Seven days, Seven books. Day 2, Looking for Smile by Ellen Tarlow, illustrated by Lauren Stringer

 Bear and Smile were always together.

And so begins Ellen Tarlow and Lauren Stringer's picture book, Looking for Smile, a story about a bear and his Smile, who fills him with happiness in all that he does throughout his day.

Bear and Smile go on many happy adventures together. But one morning begins differently.

I love this profound story of the dark days that both children and adults can experience. Like Bear, I remember the joy that simply waking up brought me as a young child, and how that joy followed me, along with expectation, as I stepped outdoors to find unplanned adventure and discovery.

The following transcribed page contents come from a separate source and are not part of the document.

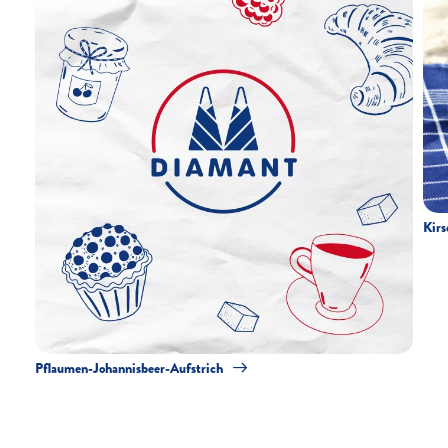
Kirs
Pflaumen-Johannisbeer-Aufstrich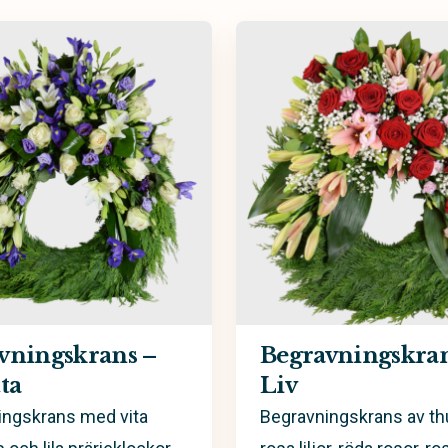
avningskrans
Handbukett
bukett
Kistdekoration
vningskrans –
Begravningskran
ta
Liv
ingskrans med vita
Begravningskrans av t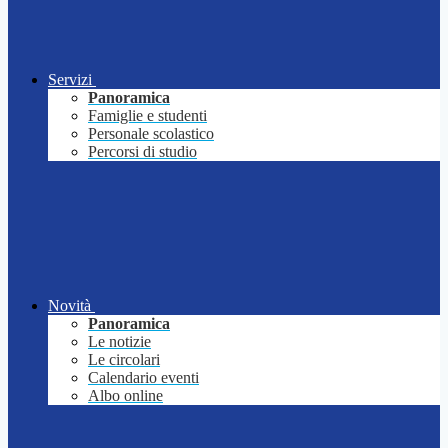
Servizi
Panoramica
Famiglie e studenti
Personale scolastico
Percorsi di studio
Novità
Panoramica
Le notizie
Le circolari
Calendario eventi
Albo online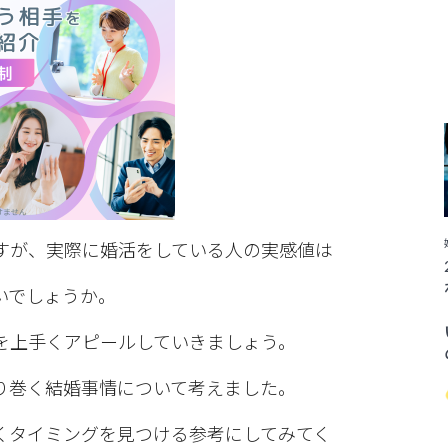
すが、実際に婚活をしている人の実感値は
いでしょうか。
を上手くアピールしていきましょう。
り巻く結婚事情について考えました。
くタイミングを見つける参考にしてみてく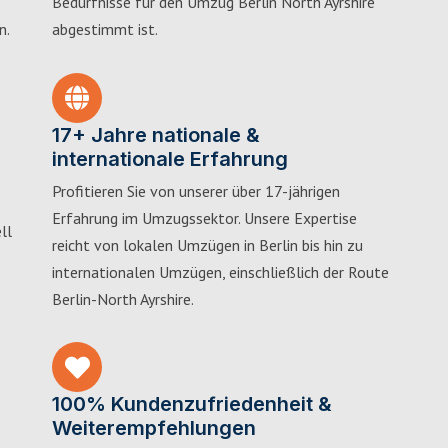
Bedürfnisse für den Umzug Berlin North Ayrshire
n.
abgestimmt ist.
17+ Jahre nationale &
internationale Erfahrung
Profitieren Sie von unserer über 17-jährigen
Erfahrung im Umzugssektor. Unsere Expertise
ll
reicht von lokalen Umzügen in Berlin bis hin zu
internationalen Umzügen, einschließlich der Route
Berlin-North Ayrshire.
100% Kundenzufriedenheit &
Weiterempfehlungen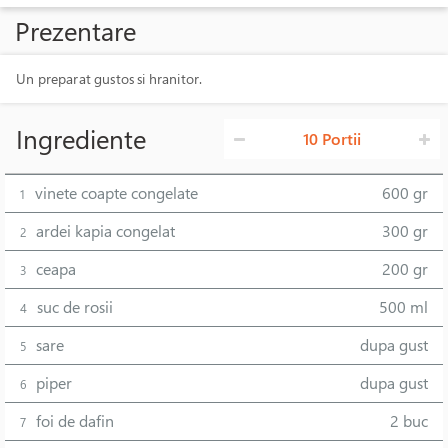
Prezentare
Un preparat gustos si hranitor.
Ingrediente
10 Portii
vinete coapte congelate
600 gr
1
ardei kapia congelat
300 gr
2
ceapa
200 gr
3
suc de rosii
500 ml
4
sare
dupa gust
5
piper
dupa gust
6
foi de dafin
2 buc
7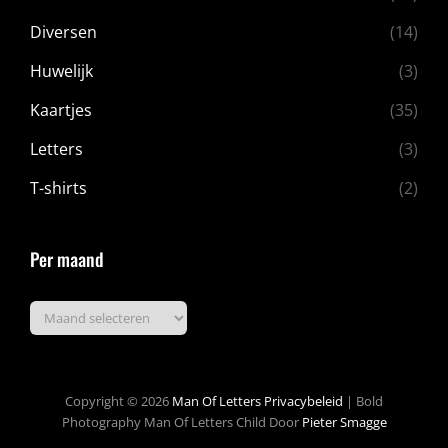
Diversen
(14)
Huwelijk
(3)
Kaartjes
(35)
Letters
(3)
T-shirts
(2)
Per maand
Per
maand
Copyright © 2026
Man Of Letters
Privacybeleid
|
Bold
Photography Man Of Letters Child Door
Pieter Smagge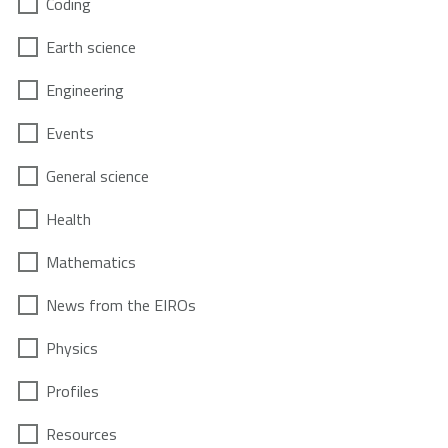
Coding
Earth science
Engineering
Events
General science
Health
Mathematics
News from the EIROs
Physics
Profiles
Resources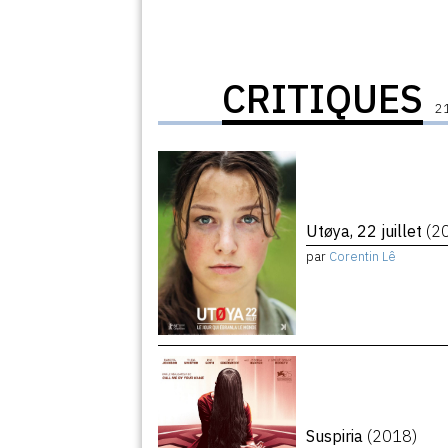
CRITIQUES
21
Utøya, 22 juillet
(2
par
Corentin Lê
Suspiria
(2018)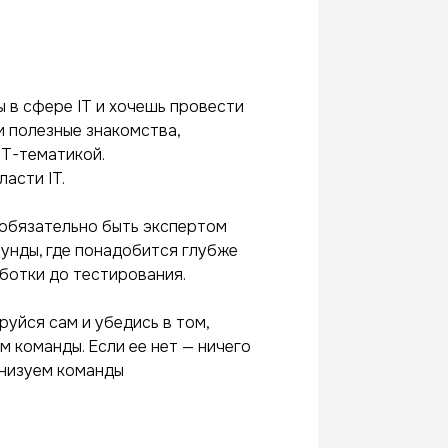
ы в сфере IT и хочешь провести
и полезные знакомства,
IT-тематикой.
асти IT.
еобязательно быть экспертом
аунды, где понадобится глубже
аботки до тестирования.
руйся сам и убедись в том,
 команды. Если ее нет — ничего
анизуем команды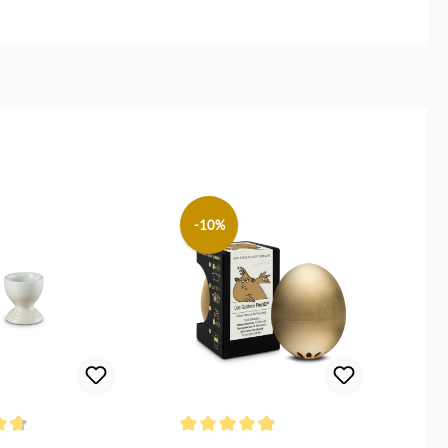
Sofort verfügbar
ab
4,60 €*
Sofort verfügbar
ab
4,60 €*
Sofort verfügbar
ab
4,60 €*
-10%
n
ttliche Bewertung von 4.6 von 5 Sternen
Durchschnittliche Bewertung von 4.9 von 5
Dur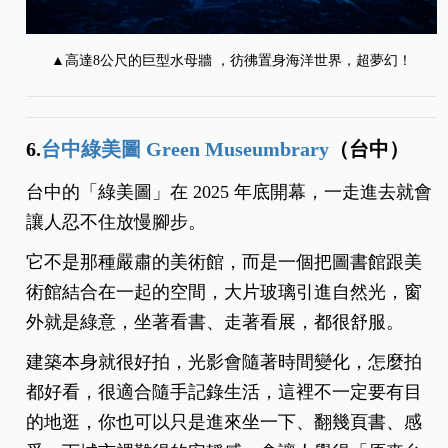
▲高達8公尺的巨型水母牆 ，彷彿置身海洋世界，超夢幻！
6.
台中綠美圖 Green Museumbrary
（台中）
台中的「綠美圖」在 2025 年底開幕，一走進去就會
讓人忍不住放慢腳步。
它不是那種嚴肅的美術館，而是一個把圖書館跟美
術館結合在一起的空間，大片玻璃引進自然光，窗
外就是綠意，坐著看書、走著看展，都很舒服。
建築本身就很好拍，光影會隨著時間變化，怎麼拍
都好看，很適合隨手記錄生活，這裡不一定要有目
的地逛，你也可以只是進來坐一下、翻幾頁書、感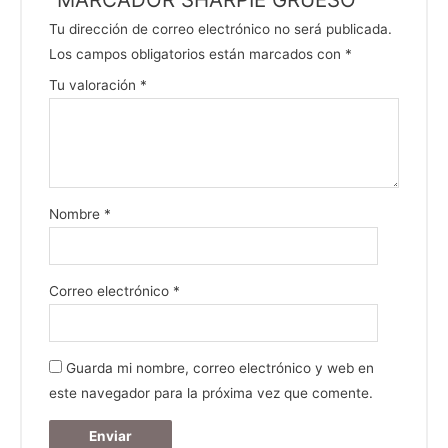
Tu dirección de correo electrónico no será publicada.
Los campos obligatorios están marcados con
*
Tu valoración
*
Nombre
*
Correo electrónico
*
Guarda mi nombre, correo electrónico y web en
este navegador para la próxima vez que comente.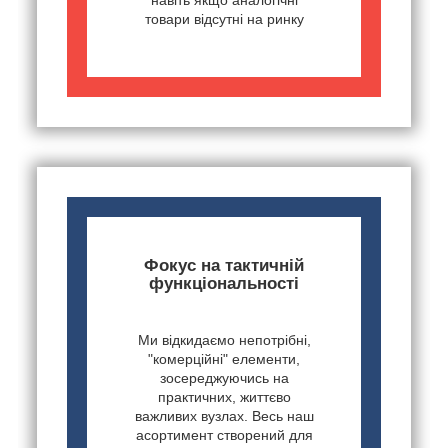
товари відсутні на ринку
Фокус на тактичній
функціональності
Ми відкидаємо непотрібні,
"комерційні" елементи,
зосереджуючись на
практичних, життєво
важливих вузлах. Весь наш
асортимент створений для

But I also knew sad days, too, and those were harder to navigate. 

Ellen and Lauren's story brings shape and form to this type of universal experience without prescription, and instead leaves the reader with hope and understanding that good days follow the bad ones.

I highly recommend Looking for Smile.

If you want to add this title to your collection or gift it to someone you love, consider shopping at your local independent book store. Here is mine, The King's English, in Salt Lake City, Utah. 

Saturday, January 23, 2021

Seven days, Seven Books. Day 1. A Map Into the World by Kao Kalia Yang

It's time for another series of 7 days, 7 books, with a modified twist today of something old, something new. Because although writing projects kept me away from this blog for the last little while, they didn't keep me away from reading.

I'm proud to start off the series with one book I wrote about wanting to read last summer. This book took three "starts" before I felt the connection I needed to become hooked into it: Where the Crawdads Sing by Delia Owens. This novel had been recommended by many people that know me. And yes, they were right. I loved it. Once things started calming down in my own writing life, I found the space I needed to appreciate the story that Delia had to tell. 

The aspects I loved most about Crawdads were Kya's connections to her environment and her discoveries of the natural world as she explored it. The story threads that intrigued me most were her ability to survive on her own and her choice to live that way at such a young age. Having spent a lot of time in the outdoors on my own as a graduate student doing research in the rocky mountains, I can understand the desire to return to connections with others while being apart from them. 

During my experience, I longed for civilization after a mere handful of days spent by myself in the mountains, but Kya didn't, at least not enough to change her circumstances to a great degree. Thus, this character stuck with me because I wanted to see how she coped with her challenges, along with how the mystery of Chase's death was resolved.

Where the Crawdads Sing brought to mind another book that I read last winter called Magic Hour by Kristin Hannah. Hannah's story presented a different, and equally gripping approach to the effect that aloneness and loneliness can have on a young child who was raised by wolves. This is another novel I highly recommend.

Both the novels mentioned above reminded me of another that I enjoyed at a younger age, which still remains just as much of a page turner. Gary Paulsen's Hatchet, where a boy must figure out how to survive in the Canadian wilderness after a plane crash.

All of these books and many others deal with human connection and the effects of separation from it. Thus, to continue with this theme, I leave you with a picture book: A Map Into the World, which was a 2019 debut picture book by Kao Kalia Yang and illustrated by Seo Kim. In this story, a young Hmong girl observes, reflects, and reaches out in response to changes in relationships that she sees happening in her new home and neighborhood.